Does Guild Wars 2, despite all its awesomeness lack something fundamental that other MMO’s have?
(edited by Kuldebar.1897)
Does the world REALLY need more Grit?
http://www.collegehumor.com/video/6068280/gritty-superhero-reboot
I agree with Doctor Overlord and its juts not possible with today’s youth and mentality, Yet we all know about the game Second Life and how they have special areas that are designed for TTP or sexual content. Second Life was so huge, or gotten so huge that it was the feature of a murder mystery on a CSI: NY Episode.
For all intents and purposes, GW 2 could add a more SIMs 3 mechanic to the game but then we’d have to watch more than health bars…

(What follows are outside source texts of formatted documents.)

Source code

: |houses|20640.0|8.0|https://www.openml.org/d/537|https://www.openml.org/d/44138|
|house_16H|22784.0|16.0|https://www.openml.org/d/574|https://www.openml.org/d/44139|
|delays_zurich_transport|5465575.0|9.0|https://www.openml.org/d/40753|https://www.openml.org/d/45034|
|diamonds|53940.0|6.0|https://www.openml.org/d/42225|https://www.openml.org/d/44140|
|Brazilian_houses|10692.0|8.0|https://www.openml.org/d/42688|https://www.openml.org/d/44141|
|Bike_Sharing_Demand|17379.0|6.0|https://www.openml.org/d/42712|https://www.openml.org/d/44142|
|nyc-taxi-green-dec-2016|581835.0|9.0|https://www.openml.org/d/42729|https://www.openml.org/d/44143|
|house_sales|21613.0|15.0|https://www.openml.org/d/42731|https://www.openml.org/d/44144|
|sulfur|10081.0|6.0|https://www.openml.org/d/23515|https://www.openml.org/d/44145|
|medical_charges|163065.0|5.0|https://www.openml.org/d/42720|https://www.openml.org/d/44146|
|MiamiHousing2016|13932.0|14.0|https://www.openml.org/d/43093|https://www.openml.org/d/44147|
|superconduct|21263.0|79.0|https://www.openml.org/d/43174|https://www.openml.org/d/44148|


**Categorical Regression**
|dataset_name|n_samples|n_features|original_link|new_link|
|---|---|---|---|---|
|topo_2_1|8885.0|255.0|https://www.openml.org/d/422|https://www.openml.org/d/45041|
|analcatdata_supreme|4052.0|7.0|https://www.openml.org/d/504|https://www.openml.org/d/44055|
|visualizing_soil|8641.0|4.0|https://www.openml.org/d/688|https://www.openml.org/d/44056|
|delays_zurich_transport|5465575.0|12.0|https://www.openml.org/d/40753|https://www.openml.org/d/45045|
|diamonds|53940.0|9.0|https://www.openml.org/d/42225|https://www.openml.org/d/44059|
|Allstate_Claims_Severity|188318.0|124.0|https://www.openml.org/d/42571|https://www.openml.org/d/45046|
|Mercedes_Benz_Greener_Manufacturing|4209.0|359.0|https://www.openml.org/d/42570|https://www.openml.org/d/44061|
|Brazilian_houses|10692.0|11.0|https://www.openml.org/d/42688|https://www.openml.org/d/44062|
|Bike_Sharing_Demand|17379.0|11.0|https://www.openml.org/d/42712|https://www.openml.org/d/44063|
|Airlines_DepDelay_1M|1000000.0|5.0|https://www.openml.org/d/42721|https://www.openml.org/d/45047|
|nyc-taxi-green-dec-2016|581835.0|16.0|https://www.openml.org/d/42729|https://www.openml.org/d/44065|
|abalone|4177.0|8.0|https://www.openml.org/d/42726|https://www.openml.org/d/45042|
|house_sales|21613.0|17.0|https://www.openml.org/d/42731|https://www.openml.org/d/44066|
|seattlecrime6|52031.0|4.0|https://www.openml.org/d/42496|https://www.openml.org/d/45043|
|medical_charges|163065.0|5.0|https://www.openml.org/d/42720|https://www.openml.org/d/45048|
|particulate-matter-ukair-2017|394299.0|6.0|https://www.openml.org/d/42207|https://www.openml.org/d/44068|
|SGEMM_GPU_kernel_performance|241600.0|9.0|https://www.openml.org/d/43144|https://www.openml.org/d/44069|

Although I have no big problems with this game, I would like to see more RP features and other things that can make you feel like you’re living in Tyria. (eg. Player housing, town activities like the ones ANET mentioned pre-launched, and etc). Player interaction is what I love the most about playing MMORPGs. At this moment, GW2 doesn’t offer that much and unless I’m in a crowded area like in Cursed Shore farming Plix, I barely get to talk to anyone.
I’m sure these will all come in good time but I totally agree with the OP. Killing things may be fun but I would definitely love to see features that add more flavor to the game. The addition of Costume brawl was a step in the right direction but there’s definitely room for more features.
So why play RPGs if you don’t like RPGs? That’s the question.
The stuff you don’t like is common to all RPGs and most games.
If you designed a game around what you want – what I could call the quest for mediocrity – almost nobody would be interested in it.
ANet missed a great opportunity with player character development by choosing to make all our characters the same heroes. Despite the different paths, everyone ends up as the same hero with a different name.
I have a hard time envisioning my Necromancer as the good guy hero type. I’m not saying he’s evil either, but he dabbles in dark arts in a big way and I have no doubt he believes that the end justifies the means. I can’t really play him that way though.
Character development in the manner ANet approached it is one of those: do it right or don’t do it type of things. I mean GW2 isn’t a single player game, it’s not Skyrim, so trying to act like it is doesn’t work because the development of your character comes nowhere close, nor do you have the same freedom of choices.
By forcing us into their idea of a hero mold, we have less choices, not more. It would have been better if ANet had simply left the personal story out for those who like to have a sense of uniqueness…if only in their own imagination.